Ferenc answered Somercotes’s question before she could stop him. He finished his conversation with Rodrigo, turned eagerly to the girl, and took her arm. Before she could slap his hand away, he began to squeeze and touch her wrist.

 

“An unusual way to communicate,” Somercotes said, bemused. She shrank back under his close scrutiny. He took a step and quickly reached to the side of her head. Ferenc’s eyes widened as the cardinal gently took hold of a long lock of the girl’s hair, which had been interwoven with thread into an irregular series of knots. “I’ve seen this before,” he said. He glanced at Ferenc, then back to the girl, and let go of her hair, his fingers curling like snakes and then thrusting out in ones, twos, threes. He looked pointedly at Ferenc—and smiled. “I did not realize males spoke such a language.”

 

“He doesn’t know it well,” the girl said brusquely, still not meeting his look, “and I don’t know how he learned it.”

 

Somercotes took a deep breath and let it out slowly.
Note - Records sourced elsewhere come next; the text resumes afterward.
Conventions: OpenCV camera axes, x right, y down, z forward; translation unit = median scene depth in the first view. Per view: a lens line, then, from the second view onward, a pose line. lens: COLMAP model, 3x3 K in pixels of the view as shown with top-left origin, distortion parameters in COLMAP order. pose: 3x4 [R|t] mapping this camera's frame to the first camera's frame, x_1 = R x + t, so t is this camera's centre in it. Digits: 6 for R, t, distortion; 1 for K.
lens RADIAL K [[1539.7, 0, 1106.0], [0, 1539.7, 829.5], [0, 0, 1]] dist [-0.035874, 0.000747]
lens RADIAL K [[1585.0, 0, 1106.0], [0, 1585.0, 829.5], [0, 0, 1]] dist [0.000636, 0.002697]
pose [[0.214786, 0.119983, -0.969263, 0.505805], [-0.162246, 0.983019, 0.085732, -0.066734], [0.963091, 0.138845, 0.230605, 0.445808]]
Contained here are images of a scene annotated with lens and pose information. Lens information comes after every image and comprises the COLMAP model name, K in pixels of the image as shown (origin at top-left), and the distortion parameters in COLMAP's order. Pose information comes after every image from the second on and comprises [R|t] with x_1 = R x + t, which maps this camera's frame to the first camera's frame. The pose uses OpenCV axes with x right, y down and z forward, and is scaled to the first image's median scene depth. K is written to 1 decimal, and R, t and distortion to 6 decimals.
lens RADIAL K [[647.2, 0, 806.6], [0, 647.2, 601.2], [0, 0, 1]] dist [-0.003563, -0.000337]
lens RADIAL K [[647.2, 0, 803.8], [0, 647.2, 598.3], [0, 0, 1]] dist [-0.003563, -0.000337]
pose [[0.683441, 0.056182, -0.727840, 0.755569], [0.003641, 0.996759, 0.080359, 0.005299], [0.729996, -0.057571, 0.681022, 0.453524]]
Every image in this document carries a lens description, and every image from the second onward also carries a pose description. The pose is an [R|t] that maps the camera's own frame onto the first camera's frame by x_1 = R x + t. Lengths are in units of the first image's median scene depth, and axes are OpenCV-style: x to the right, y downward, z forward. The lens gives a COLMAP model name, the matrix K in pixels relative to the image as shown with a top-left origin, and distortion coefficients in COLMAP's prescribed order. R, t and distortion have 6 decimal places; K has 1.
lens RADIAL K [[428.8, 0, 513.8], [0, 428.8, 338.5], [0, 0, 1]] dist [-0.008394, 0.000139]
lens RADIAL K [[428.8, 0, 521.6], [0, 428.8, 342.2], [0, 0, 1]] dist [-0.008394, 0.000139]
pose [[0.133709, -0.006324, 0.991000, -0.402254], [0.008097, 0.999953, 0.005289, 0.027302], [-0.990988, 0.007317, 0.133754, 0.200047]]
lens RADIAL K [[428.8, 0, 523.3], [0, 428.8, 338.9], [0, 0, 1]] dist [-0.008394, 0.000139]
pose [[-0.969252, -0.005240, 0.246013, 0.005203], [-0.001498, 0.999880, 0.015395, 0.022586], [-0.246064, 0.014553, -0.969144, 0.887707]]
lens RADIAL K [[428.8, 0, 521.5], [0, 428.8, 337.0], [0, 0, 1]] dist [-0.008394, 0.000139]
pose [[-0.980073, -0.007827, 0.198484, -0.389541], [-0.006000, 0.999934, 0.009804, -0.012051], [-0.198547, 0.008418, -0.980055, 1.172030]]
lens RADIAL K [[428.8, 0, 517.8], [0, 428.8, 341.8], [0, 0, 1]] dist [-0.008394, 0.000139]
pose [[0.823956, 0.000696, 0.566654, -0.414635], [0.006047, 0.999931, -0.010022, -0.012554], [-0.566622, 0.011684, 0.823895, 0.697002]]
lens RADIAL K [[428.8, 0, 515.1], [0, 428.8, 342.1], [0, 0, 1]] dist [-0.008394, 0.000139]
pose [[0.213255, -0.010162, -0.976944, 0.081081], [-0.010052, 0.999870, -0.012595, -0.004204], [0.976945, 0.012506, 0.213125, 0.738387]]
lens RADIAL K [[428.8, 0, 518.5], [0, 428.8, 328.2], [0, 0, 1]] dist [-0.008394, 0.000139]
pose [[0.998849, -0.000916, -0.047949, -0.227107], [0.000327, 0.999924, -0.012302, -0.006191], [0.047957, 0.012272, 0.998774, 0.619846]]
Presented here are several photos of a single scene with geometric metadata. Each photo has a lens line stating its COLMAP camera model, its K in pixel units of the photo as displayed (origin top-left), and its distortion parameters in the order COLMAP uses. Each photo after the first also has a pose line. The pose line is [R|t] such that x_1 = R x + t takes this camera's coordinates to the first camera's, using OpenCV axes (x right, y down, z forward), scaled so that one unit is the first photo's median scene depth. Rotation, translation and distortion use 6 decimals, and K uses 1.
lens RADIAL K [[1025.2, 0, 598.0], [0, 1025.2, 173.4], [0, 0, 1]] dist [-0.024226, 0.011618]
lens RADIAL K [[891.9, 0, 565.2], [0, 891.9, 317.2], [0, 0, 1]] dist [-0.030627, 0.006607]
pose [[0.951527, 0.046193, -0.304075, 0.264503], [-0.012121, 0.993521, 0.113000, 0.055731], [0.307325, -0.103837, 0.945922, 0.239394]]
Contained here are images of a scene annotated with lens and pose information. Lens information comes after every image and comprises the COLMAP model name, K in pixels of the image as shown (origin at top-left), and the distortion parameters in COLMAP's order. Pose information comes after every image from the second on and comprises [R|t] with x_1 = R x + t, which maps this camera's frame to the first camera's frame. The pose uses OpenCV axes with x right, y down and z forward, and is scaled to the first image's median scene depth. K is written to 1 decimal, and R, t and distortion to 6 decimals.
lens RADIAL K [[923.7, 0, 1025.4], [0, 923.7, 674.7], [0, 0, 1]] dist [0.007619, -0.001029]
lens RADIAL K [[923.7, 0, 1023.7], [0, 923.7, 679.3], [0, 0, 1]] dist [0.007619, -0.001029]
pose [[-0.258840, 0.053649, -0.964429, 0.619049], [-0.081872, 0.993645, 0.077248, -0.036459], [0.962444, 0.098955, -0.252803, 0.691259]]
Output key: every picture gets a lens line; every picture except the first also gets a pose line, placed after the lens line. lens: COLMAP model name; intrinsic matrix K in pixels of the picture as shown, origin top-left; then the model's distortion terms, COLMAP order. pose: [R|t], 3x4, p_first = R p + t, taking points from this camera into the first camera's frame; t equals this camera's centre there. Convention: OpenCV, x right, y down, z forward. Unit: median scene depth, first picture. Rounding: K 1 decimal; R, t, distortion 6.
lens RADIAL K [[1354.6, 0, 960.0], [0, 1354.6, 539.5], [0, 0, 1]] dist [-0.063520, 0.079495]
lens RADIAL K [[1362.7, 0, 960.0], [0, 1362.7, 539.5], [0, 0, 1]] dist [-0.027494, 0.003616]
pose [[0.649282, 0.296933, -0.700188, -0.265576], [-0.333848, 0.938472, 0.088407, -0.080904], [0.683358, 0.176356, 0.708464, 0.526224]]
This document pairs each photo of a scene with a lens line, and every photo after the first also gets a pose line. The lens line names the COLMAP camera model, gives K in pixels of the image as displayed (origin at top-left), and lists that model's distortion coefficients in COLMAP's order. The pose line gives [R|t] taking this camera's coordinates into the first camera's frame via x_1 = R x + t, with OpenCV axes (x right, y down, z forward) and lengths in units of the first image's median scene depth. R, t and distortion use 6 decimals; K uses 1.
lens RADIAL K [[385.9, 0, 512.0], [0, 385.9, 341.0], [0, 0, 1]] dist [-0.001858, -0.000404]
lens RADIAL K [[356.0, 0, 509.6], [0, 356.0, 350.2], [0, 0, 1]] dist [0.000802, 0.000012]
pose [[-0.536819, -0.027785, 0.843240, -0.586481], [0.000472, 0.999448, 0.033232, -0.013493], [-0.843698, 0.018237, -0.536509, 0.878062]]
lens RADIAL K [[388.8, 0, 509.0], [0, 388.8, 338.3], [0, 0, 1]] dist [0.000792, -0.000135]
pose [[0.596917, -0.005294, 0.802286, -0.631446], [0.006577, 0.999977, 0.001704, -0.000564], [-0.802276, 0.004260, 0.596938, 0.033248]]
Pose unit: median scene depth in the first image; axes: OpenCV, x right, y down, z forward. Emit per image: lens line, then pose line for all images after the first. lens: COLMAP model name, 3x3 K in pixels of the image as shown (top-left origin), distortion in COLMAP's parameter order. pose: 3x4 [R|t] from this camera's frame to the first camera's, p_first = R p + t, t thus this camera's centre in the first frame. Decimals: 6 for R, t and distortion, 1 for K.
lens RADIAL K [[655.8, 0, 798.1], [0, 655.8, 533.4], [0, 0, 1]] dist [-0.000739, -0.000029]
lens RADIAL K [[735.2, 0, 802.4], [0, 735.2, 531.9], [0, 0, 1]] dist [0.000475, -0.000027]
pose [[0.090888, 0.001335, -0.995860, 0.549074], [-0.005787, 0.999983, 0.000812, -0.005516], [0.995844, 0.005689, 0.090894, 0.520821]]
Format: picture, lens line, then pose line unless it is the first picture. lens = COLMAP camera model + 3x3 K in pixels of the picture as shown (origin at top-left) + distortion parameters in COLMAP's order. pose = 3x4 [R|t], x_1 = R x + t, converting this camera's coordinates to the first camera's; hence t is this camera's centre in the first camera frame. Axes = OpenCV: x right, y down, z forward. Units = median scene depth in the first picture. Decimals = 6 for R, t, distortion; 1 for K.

By keeping these two intruders here in secret, he could quite possibly ferret out more information about this Father Rodrigo, something more definite than the muddling ravings the priest supplied in plenty. But Somercotes felt certain he knew what the girl was and might learn soon enough who had sent her—and with that knowledge, he could think of far better uses for her.

 

Before he could speak, Ferenc let out a cry of delight and reached for a small bag hanging from his belt. He began to jabber away again in his native tongue, and Rodrigo—who had again slumped into a glassy-eyed stare—suddenly sat up straighter, blinked, and looked alert. As Somercotes watched, the boy reached into his satchel and pulled out a small metal object—a ring. A signet ring. An ecclesiastic signet ring—which meant the delirious priest really was a cardinal.

 

Ferenc handed it to Rodrigo, who took it between thumb and forefinger, staring at it as if he could not understand its significance.

 

The three cardinals exchanged looks; even Capocci understood now that this was serious.